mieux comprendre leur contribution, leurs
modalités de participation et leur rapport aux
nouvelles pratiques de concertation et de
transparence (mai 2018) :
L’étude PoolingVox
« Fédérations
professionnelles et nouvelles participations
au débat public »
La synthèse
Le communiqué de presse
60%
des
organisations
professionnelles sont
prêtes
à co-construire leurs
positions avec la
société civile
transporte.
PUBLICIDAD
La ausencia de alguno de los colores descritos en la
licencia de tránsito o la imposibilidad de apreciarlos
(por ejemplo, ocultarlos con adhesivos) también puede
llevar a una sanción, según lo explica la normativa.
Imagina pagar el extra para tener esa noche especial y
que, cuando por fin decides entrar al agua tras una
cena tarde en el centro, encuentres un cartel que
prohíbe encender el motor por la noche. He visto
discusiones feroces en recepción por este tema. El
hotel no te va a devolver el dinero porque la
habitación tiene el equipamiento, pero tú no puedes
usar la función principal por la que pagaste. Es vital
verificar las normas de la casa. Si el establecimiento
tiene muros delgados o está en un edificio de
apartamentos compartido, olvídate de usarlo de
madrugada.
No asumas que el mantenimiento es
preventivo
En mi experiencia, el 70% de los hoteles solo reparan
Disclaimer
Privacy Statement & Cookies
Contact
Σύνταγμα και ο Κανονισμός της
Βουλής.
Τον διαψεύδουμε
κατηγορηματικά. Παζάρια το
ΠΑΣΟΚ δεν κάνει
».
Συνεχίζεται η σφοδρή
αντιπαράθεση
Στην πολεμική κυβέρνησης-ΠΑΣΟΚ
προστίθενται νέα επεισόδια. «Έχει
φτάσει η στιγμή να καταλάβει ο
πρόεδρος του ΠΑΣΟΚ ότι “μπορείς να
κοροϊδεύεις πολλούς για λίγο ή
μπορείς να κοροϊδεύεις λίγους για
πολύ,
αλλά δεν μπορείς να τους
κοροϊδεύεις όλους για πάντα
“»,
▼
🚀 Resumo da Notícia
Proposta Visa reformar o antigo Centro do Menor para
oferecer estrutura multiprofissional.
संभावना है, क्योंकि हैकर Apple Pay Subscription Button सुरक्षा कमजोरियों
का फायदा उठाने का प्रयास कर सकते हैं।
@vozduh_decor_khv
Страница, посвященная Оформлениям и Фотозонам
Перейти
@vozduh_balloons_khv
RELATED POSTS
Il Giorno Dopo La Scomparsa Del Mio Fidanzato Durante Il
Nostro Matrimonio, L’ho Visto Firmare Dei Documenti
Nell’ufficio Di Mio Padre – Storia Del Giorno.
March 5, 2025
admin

> _WHAT TO DO_
Reproduce the records exactly as they appear.

> _EXPECTED ANSWER_
mieux comprendre leur contribution, leurs
modalités de participation et leur rapport aux
nouvelles pratiques de concertation et de
transparence (mai 2018) :
L’étude PoolingVox
« Fédérations
professionnelles et nouvelles participations
au débat public »
La synthèse
Le communiqué de presse
60%
des
organisations
professionnelles sont
prêtes
à co-construire leurs
positions avec la
société civile
transporte.
PUBLICIDAD
La ausencia de alguno de los colores descritos en la
licencia de tránsito o la imposibilidad de apreciarlos
(por ejemplo, ocultarlos con adhesivos) también puede
llevar a una sanción, según lo explica la normativa.
Imagina pagar el extra para tener esa noche especial y
que, cuando por fin decides entrar al agua tras una
cena tarde en el centro, encuentres un cartel que
prohíbe encender el motor por la noche. He visto
discusiones feroces en recepción por este tema. El
hotel no te va a devolver el dinero porque la
habitación tiene el equipamiento, pero tú no puedes
usar la función principal por la que pagaste. Es vital
verificar las normas de la casa. Si el establecimiento
tiene muros delgados o está en un edificio de
apartamentos compartido, olvídate de usarlo de
madrugada.
No asumas que el mantenimiento es
preventivo
En mi experiencia, el 70% de los hoteles solo reparan
Disclaimer
Privacy Statement & Cookies
Contact
Σύνταγμα και ο Κανονισμός της
Βουλής.
Τον διαψεύδουμε
κατηγορηματικά. Παζάρια το
ΠΑΣΟΚ δεν κάνει
».
Συνεχίζεται η σφοδρή
αντιπαράθεση
Στην πολεμική κυβέρνησης-ΠΑΣΟΚ
προστίθενται νέα επεισόδια. «Έχει
φτάσει η στιγμή να καταλάβει ο
πρόεδρος του ΠΑΣΟΚ ότι “μπορείς να
κοροϊδεύεις πολλούς για λίγο ή
μπορείς να κοροϊδεύεις λίγους για
πολύ,
αλλά δεν μπορείς να τους
κοροϊδεύεις όλους για πάντα
“»,
▼
🚀 Resumo da Notícia
Proposta Visa reformar o antigo Centro do Menor para
oferecer estrutura multiprofissional.
संभावना है, क्योंकि हैकर Apple Pay Subscription Button सुरक्षा कमजोरियों
का फायदा उठाने का प्रयास कर सकते हैं।
@vozduh_decor_khv
Страница, посвященная Оформлениям и Фотозонам
Перейти
@vozduh_balloons_khv
RELATED POSTS
Il Giorno Dopo La Scomparsa Del Mio Fidanzato Durante Il
Nostro Matrimonio, L’ho Visto Firmare Dei Documenti
Nell’ufficio Di Mio Padre – Storia Del Giorno.
March 5, 2025
admin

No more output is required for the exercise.